A Language Differentiation System for the Iroquoian Language Family
Author: jakemns
— course project — 1 min read| Code Repository URL | https://github.com/uazhlt-ms-program/ling-582-fall-2025-course-project-code-jake-gabreila |
|---|---|
| Demo URL (optional) | |
| Team name | Jake and Gabriela |
Project description
For this project, we created a tool to identify between languages in the Iroquoian family. We chose this project to better understand techniques for lanugage differentiation in genereal. We chose the Iroquoian language family as it is a low-resource language family with little work published on it. One of the largest challenges for the project was finding sufficient text examples for each langauge and preparing the text to use for our tool.

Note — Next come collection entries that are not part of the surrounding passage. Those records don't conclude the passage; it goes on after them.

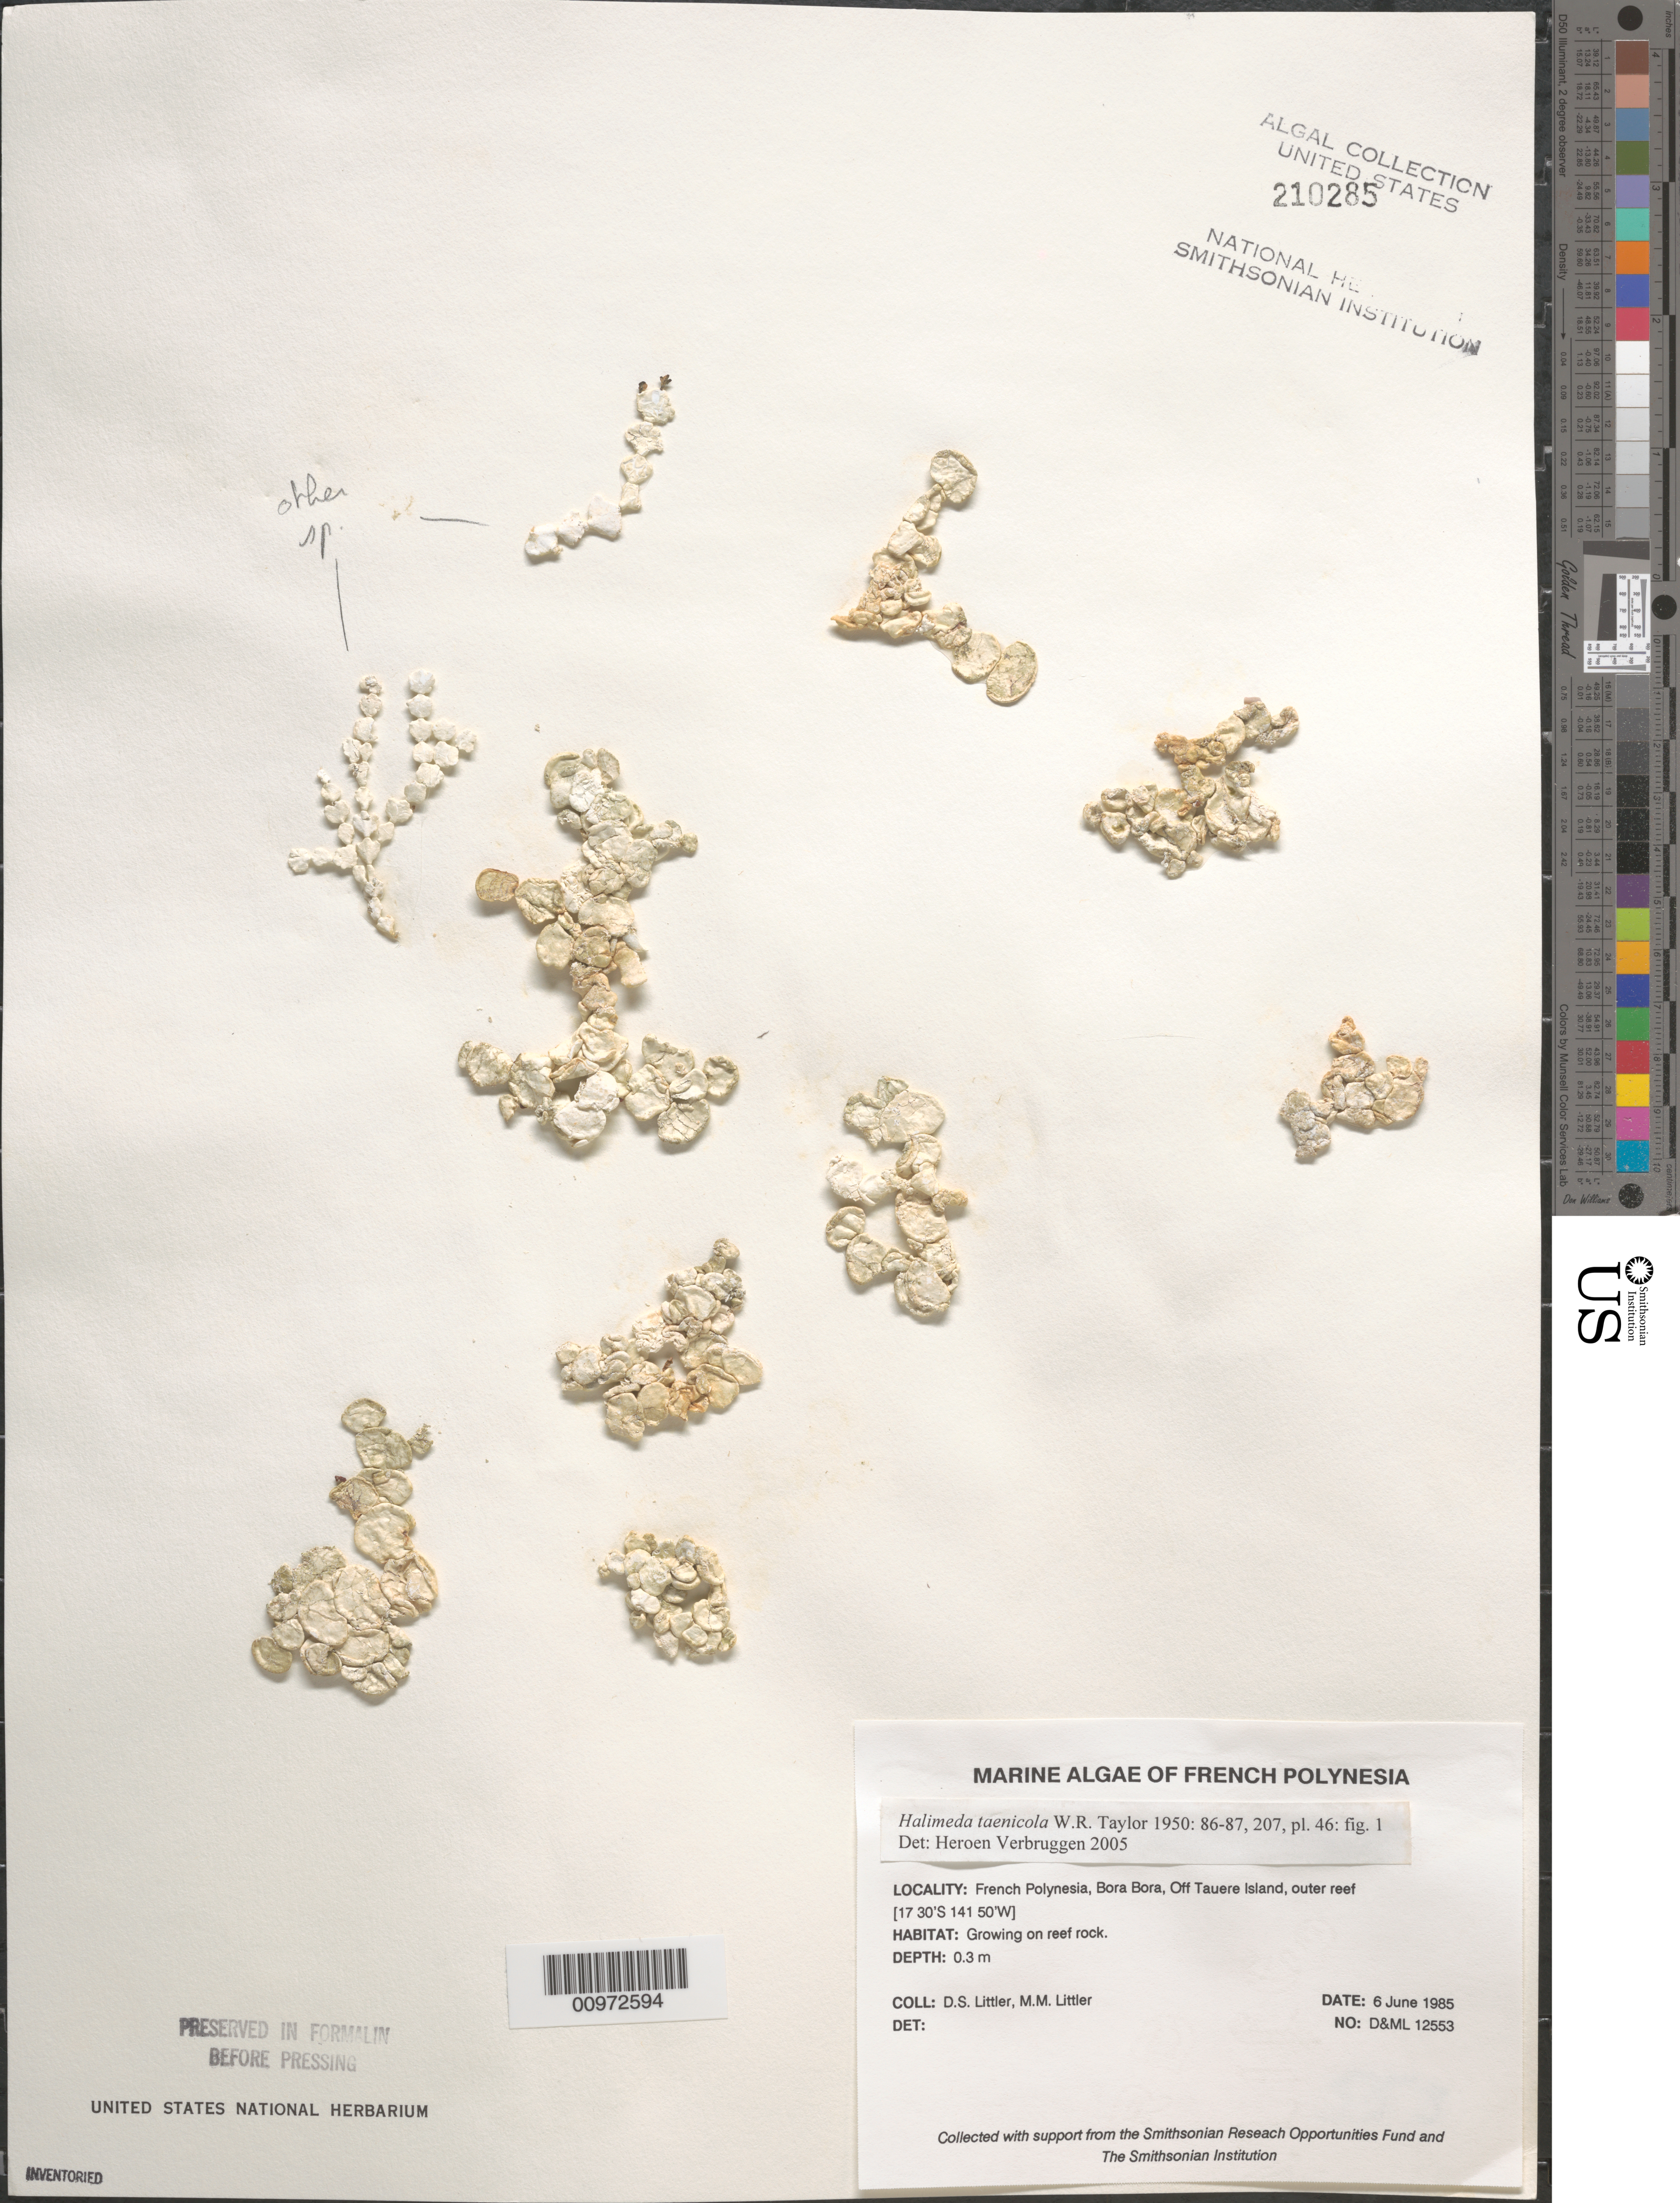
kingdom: Plantae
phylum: Chlorophyta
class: Ulvophyceae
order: Bryopsidales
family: Halimedaceae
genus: Halimeda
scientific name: Halimeda taenicola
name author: W.R. Taylor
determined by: Verbruggen, H.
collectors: D. S. Littler & M. M. Littler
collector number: D&ML 12553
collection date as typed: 06 Jun 1985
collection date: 1985-06-06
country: French Polynesia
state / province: Iles Sous-le-Vent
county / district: Bora Bora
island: Bora Bora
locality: Off Tauere Island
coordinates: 17 30'S, 141 50'W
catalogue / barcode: US 210285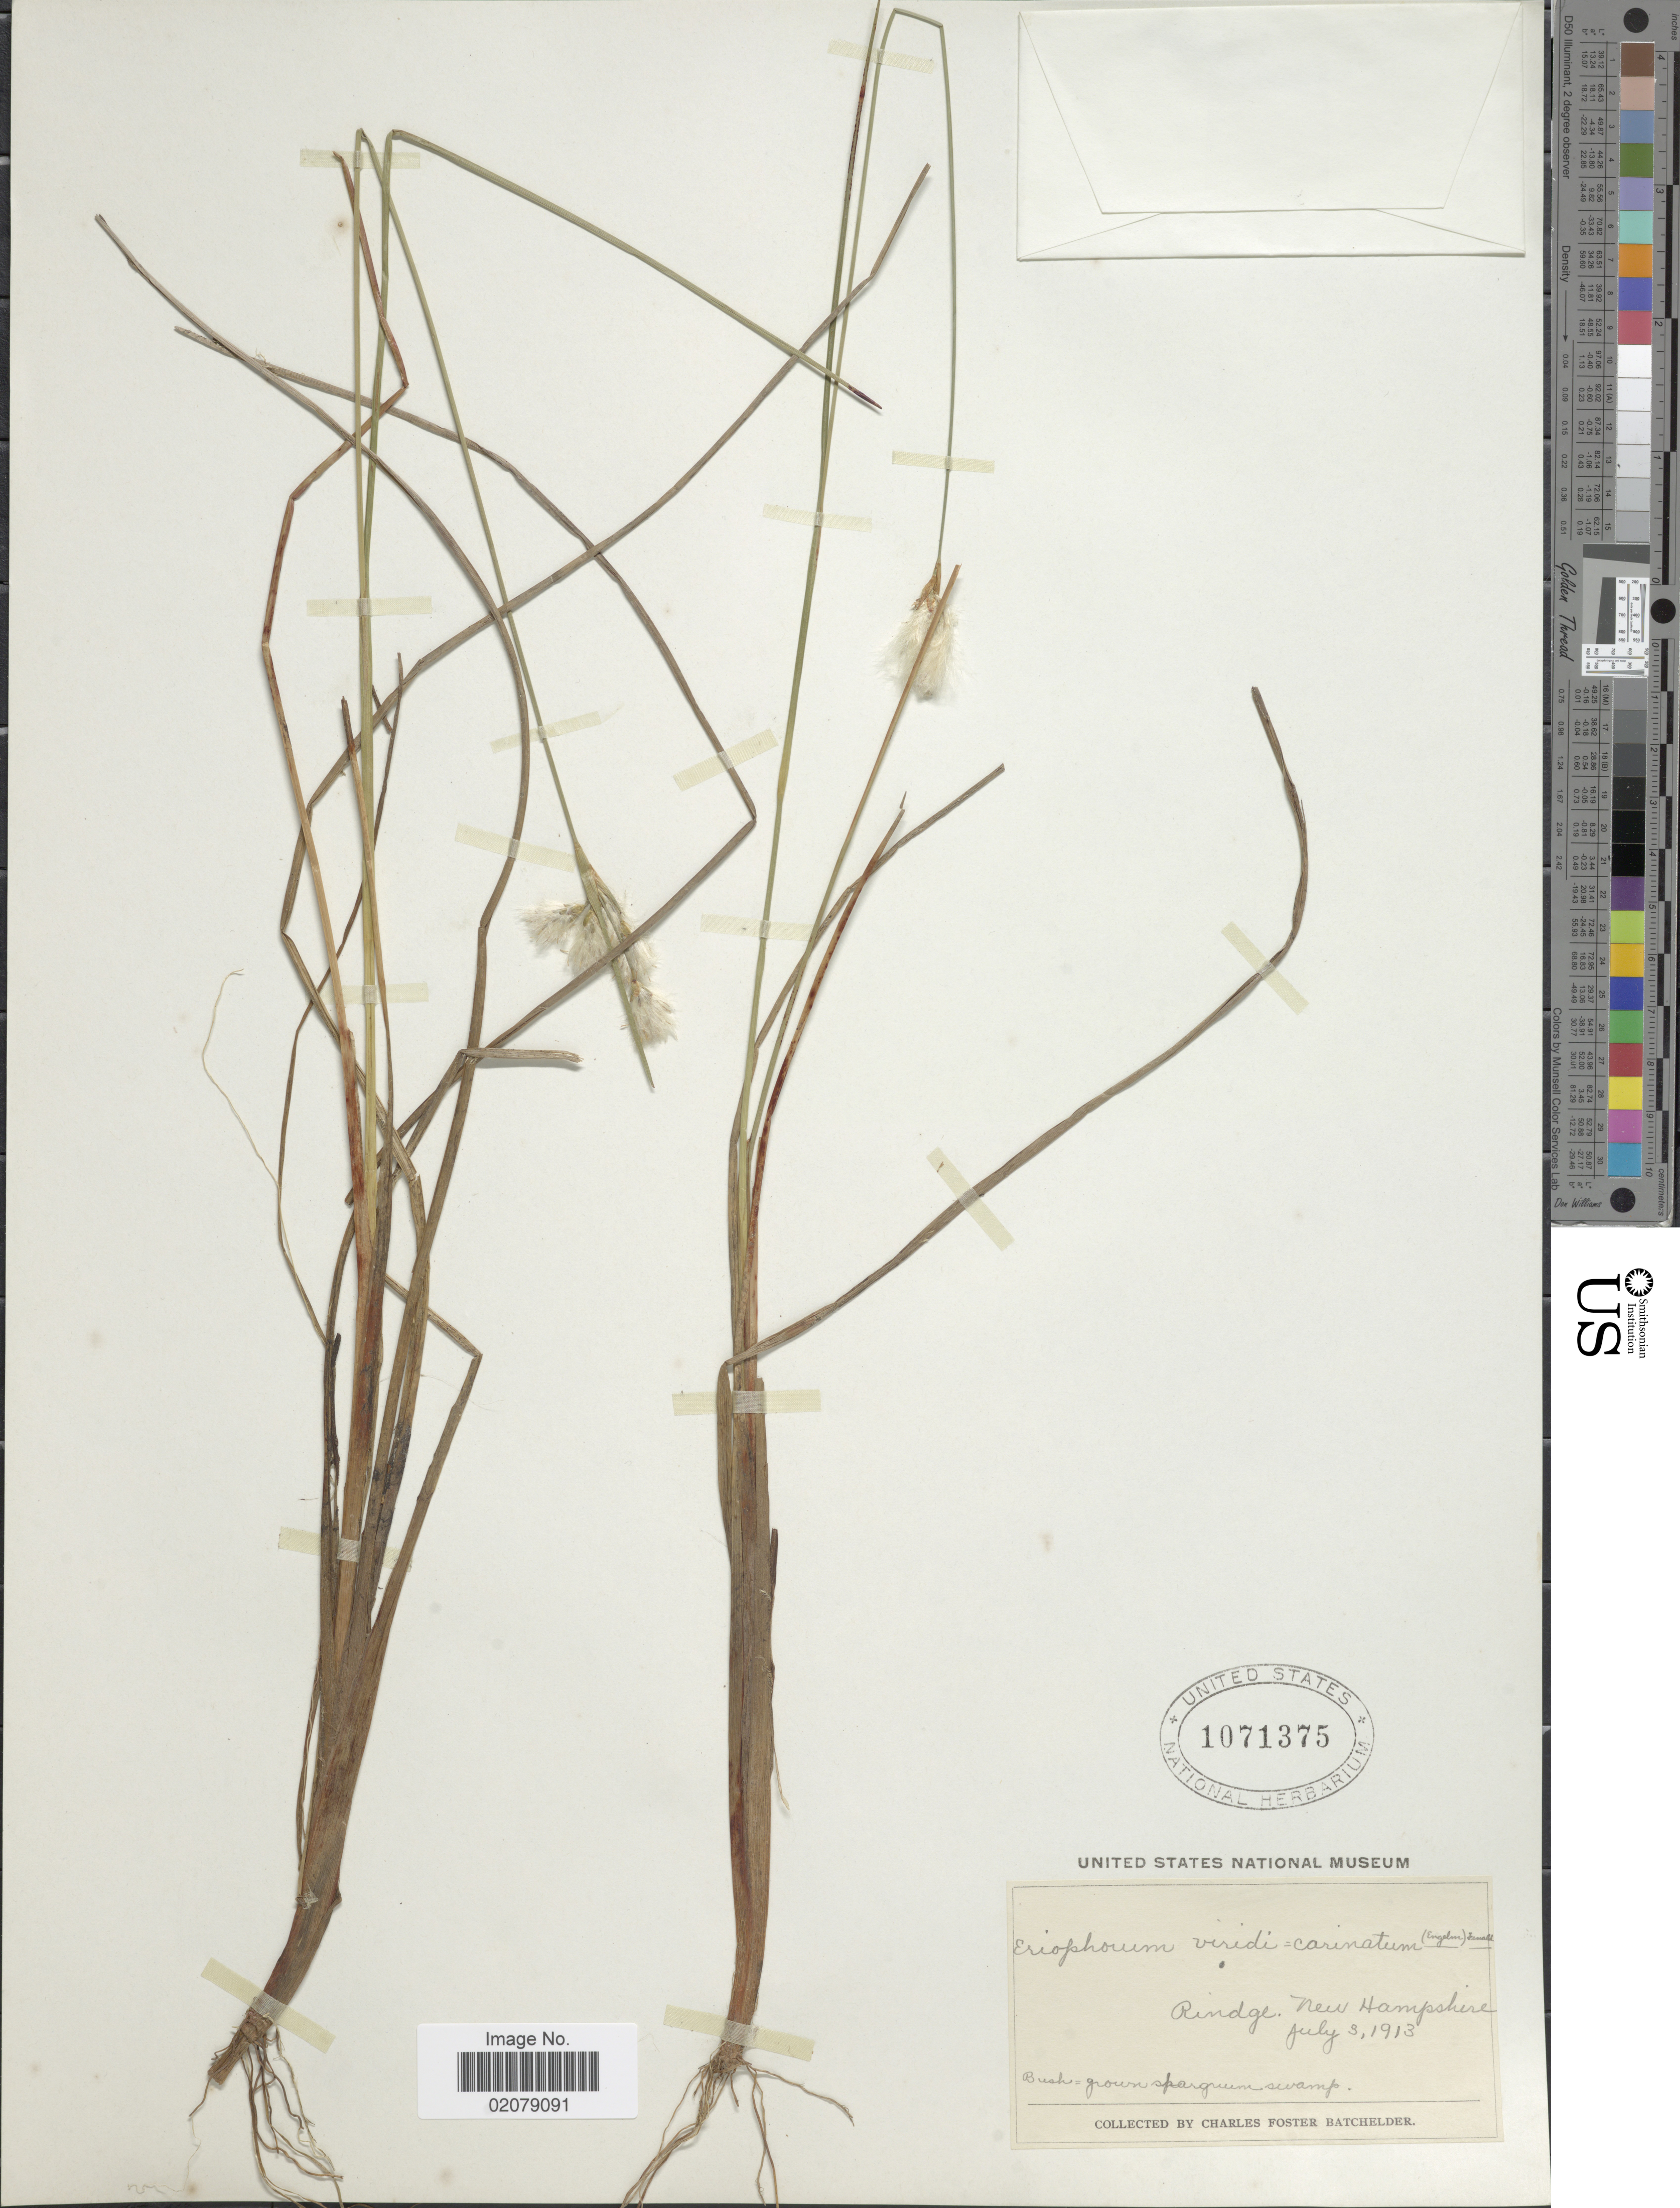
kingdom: Plantae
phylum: Tracheophyta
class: Liliopsida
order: Poales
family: Cyperaceae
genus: Eriophorum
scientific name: Eriophorum viridicarinatum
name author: (Englem.) Fernald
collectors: C. Batchelder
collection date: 1913-07-03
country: United States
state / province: New Hampshire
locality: Rindge, New Hampshire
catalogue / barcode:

Summary of individual contributions
| Team member | Role/contributions |
|---|---|
| Gabriela Quinones | Created database and added text files to database. Created user interface to allow for input |
| Jake Mains | Searched for texts for database. Created code file to differentiate languages |
Results
Using the text files that we found and processed, we were able to create a sufficient identification system. This system returned the correct langugae prediction when given a short string of text, about the size of one setntence. We included 6 Iroquoian languages as well as English as a baseline. Predictions were based off of language script as well as common words found in the language. With the language prediction, a short biography of the identified language is also returned.
Error analysis
This system works well with the data it's trained on, but may have some limitations on held-out data. This system relies on the target language to be in a certain script for proper identification. For example, Cherokee in particular is trained on a specific script and will not likely be identified if working with another script. In addition, some langugaes were trained on a more generic script, so we used common words in the language to identify them, for instance "tsha'" in Onondaga. If the text entered does not have one of these words, it may not identify the language.
Reproducibility
Results are reproducable through the files accessable in the team repo.
Future improvements
Our main limitation for this project was a lack of text from each lnaguage in this family. Some future improvements could involve sourcing more texts for more accurate language prediction. This could also involve a deeper language analysis that allows for proper identification no matter the script or if the text given is missing a key word. This could involve other metrics like average word length or consonant patterns unique to the language. Lastly, building a user interface for more practical use would be a major improvement.